Most of us know we can relax by slowing down our breath. But when you’re in the midst of feeling stressed, it’s too easy to keep riding the stress wave and never actually work on your breathing. This is where you need to deliberately and affirmatively break the cycle.
Stop. If it’s hard (and it may be if you’re addicted to those stress feelings), you’ll need to make a point of intentionally stopping and intentionally breathing. After you’ve broken the cycle this way a few times, it will be come much easier. And you’ll likely become less stressed. If focusing on your breathing isn’t your thing, there are plenty of other ways to break the cycle. One that’s particularly effective is to start asking yourself questions. Why am I feeling stress right now? Is this stress helping me? What would happen if I simply let the stress go?
By asking yourself questions, you create a little space between yourself and the stress. And that space gives you the opportunity to start letting your stress go.

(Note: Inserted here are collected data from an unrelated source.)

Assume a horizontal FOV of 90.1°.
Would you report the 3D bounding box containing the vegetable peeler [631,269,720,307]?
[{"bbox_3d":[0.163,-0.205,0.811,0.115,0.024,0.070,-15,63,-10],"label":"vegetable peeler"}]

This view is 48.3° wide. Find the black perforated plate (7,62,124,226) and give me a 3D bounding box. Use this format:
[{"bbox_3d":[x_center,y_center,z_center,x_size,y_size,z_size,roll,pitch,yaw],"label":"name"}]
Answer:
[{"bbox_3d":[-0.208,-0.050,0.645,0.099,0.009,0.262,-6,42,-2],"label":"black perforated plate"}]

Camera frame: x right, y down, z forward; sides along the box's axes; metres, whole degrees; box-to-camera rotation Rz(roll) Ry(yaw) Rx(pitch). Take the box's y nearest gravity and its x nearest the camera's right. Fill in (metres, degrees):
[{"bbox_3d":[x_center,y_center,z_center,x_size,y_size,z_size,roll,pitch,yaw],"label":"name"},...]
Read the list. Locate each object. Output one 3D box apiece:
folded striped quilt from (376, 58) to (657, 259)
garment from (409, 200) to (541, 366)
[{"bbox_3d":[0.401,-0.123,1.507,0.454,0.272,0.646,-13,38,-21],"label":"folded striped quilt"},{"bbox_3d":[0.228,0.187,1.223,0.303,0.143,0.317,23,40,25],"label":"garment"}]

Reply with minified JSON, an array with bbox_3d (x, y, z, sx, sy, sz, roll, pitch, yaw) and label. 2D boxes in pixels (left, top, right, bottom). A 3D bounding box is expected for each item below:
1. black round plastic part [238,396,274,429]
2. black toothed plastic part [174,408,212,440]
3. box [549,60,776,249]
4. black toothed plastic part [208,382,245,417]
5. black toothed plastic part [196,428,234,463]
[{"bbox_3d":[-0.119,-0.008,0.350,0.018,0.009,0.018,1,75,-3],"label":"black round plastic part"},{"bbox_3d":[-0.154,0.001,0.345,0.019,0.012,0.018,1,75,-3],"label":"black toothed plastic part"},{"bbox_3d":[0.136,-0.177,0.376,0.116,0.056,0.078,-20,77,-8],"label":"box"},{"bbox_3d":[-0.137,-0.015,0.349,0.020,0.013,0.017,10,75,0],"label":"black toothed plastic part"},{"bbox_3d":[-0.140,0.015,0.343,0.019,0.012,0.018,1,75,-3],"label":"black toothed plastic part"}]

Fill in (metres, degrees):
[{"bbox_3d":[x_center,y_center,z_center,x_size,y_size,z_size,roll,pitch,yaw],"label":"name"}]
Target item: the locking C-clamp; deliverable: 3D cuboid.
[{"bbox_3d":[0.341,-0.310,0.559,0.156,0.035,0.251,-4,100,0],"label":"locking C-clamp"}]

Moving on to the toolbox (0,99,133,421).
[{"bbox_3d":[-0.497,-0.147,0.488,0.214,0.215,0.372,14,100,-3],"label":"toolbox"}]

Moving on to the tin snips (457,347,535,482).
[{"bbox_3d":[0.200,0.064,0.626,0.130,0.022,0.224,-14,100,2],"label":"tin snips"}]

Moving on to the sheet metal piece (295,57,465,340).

3. Let It Go. One critical concept to understand about stress is that stress is something you experience, not something you are. Many unthinkingly say, “I’m stressed” and the like. But in truth, stress is not your identity. It is your current state. You could be relaxed instead, or excited or happy or a host of other states. But each state would be your state at that moment, not who you are.
Once you acknowledge that stress is not your identity, but merely your current state, it is much easier to change to a non-stressed state. Knowing that the addictive feel of stress is caused by stress hormones in your body and possibly internal emotional issues, you can literally begin to tune into what that feels like in your body.
Once you have located the stress in your body, you can actively break the cycle (see no. 2, above), and release and even dissolve the stress in favor of a non-stressed state. In the short-term, it is easier to plod along in your habitual stressed state. It takes real work to identify, release and remove the stress. But in the long run, the payoff for dumping your stress is huge. Stress impacts your health, your relationships, your creativity and your productivity.
It also doesn’t feel good, no matter how addicted you may be to it. Try taking small steps to attune to and remove the stress. Once you do, you’ll wonder why you didn’t break the addiction sooner.